• Work item: Count the lines in the data below that contain the string "What", treating uppercase and lowercase as distinct, and reply with only that number.
───── The records ─────
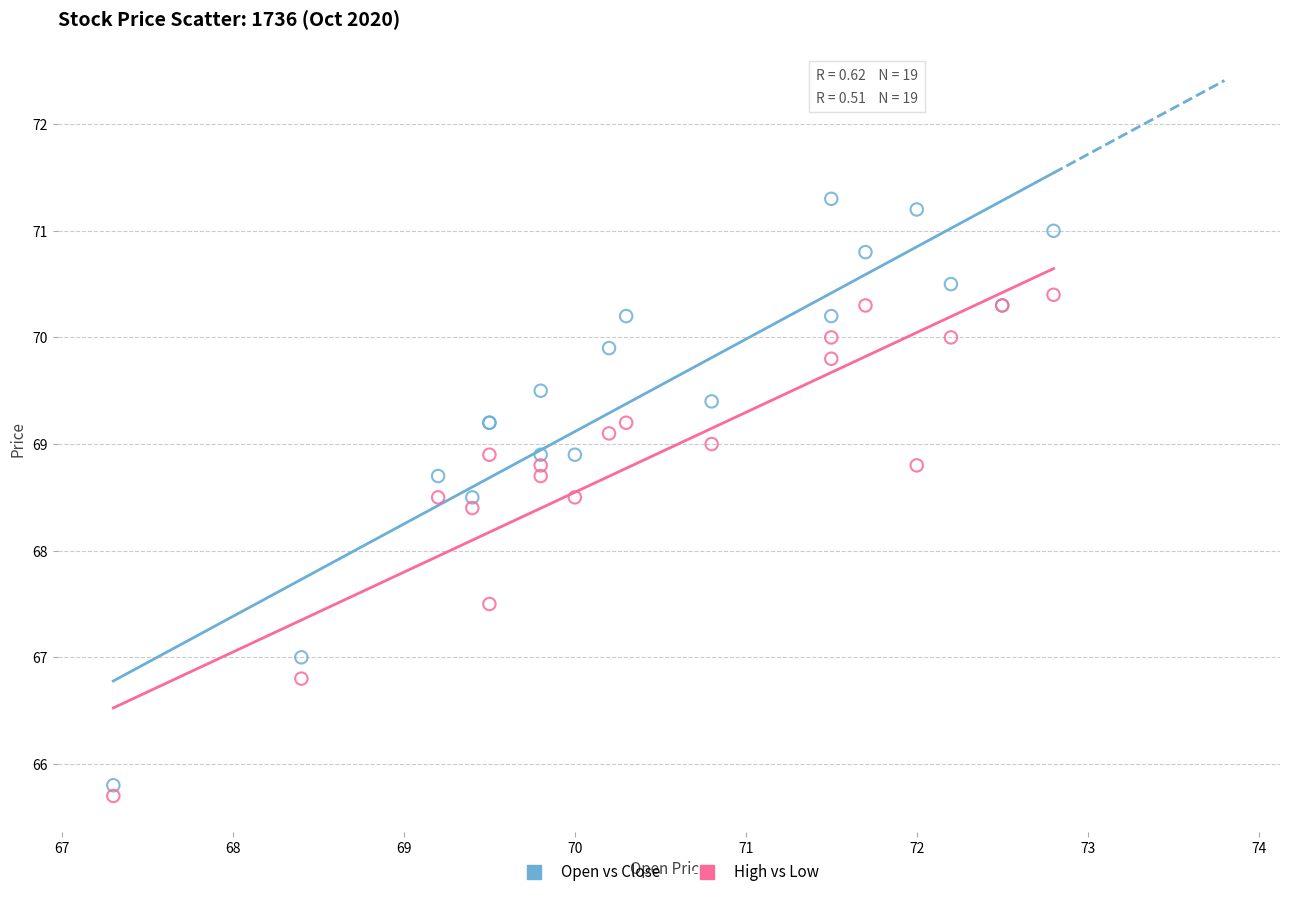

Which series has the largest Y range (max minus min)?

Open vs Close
─────
───── The records ─────
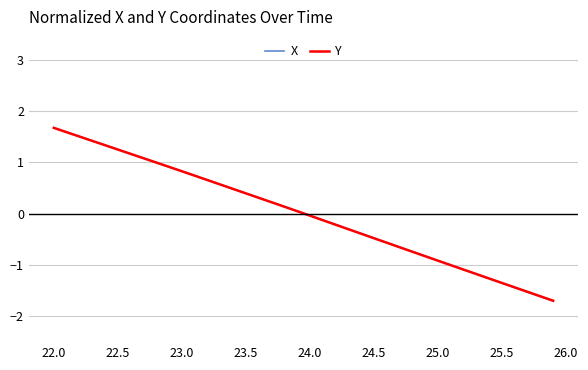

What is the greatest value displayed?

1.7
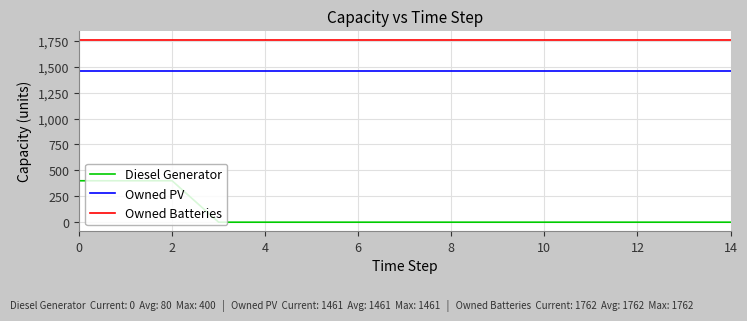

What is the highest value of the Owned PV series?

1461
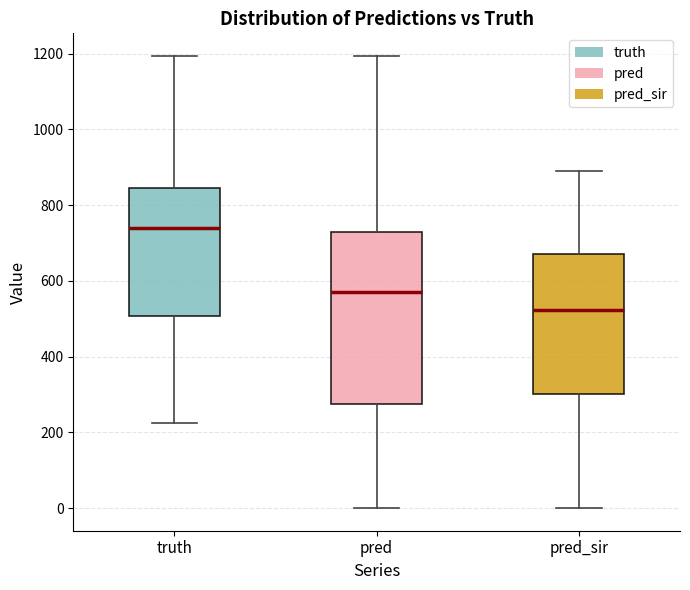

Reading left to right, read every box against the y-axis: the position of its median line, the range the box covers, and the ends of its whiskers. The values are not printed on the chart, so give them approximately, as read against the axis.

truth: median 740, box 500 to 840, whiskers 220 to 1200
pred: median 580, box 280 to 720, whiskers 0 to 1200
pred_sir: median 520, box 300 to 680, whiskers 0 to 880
─────
• Output of the exercise: 2